Al Benson

Personal information
- Born: July 27, 1914 Hoboken, New Jersey, U.S.
- Listed height: 6 ft 6 in (1.98 m)
- Listed weight: 240 lb (109 kg)
- Position: Center

Career history
- 1933–1934: New York Nationals
- 1934–1940: Jersey Reds
- 1934–1935: Albany
- 1934–1935: Atlantic City
- 1937–1938: Myerstown Memorials
- 1939–1942: New York Jewels
- 1940: Hammond Ciesar All-Americans
- 1940–1941: Detroit Eagles
- 1941–1942: Kingston Recreations
- 1942: Wilmington Blue Bombers
- 1942: Washington Brewers
- 1945–1946: Baltimore Bullets
- 1945–1946: Pittston
- 1946–1947: Nanticoke
- 1946–1947: Newark Bobcats
- 1947: Troy Celtics
- 1947: Paterson Crescents
- 1947–1948: Paterson
- 1947–1948: Glen Falls
- 1949–1950: Schenectady Packers

Career highlights
- 2× ABL champion (1938, 1946);

= Al Benson (basketball) =

American basketball player (born 1914)

Albert L. Benson (born July 27, 1914, date of death unknown) was an American professional basketball player.

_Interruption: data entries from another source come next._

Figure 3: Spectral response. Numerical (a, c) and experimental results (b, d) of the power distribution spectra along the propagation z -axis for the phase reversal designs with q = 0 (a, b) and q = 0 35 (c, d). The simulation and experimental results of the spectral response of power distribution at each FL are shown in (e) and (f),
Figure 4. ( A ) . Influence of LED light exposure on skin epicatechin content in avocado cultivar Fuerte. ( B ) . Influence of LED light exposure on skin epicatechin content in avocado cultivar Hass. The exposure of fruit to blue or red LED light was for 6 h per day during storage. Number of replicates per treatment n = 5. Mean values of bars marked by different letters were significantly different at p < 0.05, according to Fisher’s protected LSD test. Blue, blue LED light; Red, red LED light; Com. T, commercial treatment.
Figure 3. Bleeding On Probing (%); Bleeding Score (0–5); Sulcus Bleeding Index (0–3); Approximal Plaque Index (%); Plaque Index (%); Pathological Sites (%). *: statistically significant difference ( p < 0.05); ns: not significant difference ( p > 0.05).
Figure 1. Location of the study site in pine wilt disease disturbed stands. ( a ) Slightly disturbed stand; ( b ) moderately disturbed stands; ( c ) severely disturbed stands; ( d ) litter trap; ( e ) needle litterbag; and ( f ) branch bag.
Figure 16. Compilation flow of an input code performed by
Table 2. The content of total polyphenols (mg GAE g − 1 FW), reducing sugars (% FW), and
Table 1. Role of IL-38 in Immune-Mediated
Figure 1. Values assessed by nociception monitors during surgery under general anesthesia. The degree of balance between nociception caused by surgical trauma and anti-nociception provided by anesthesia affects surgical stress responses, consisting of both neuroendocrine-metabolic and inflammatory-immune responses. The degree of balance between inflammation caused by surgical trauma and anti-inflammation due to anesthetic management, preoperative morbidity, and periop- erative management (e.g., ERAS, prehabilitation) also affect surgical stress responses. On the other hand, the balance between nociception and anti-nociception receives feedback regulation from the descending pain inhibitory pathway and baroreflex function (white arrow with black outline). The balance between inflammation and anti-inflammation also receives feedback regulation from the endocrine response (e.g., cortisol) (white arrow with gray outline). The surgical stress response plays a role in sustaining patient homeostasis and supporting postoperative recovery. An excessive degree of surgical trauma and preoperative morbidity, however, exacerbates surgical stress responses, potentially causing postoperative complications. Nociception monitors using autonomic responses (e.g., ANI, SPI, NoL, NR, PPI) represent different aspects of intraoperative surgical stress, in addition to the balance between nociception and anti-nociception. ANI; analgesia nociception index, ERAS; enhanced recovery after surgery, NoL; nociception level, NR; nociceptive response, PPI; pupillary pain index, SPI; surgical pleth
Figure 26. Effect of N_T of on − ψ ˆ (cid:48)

He played in the National Basketball League for the Hammond Ciesar All-Americans and Detroit Eagles in 1940–41 and averaged 1.6 points per game.

==Early life==
Benson was born in Hoboken, New Jersey on July 24, 1914. He served in the U.S. Army during the World War II era and was discharged in March 1946.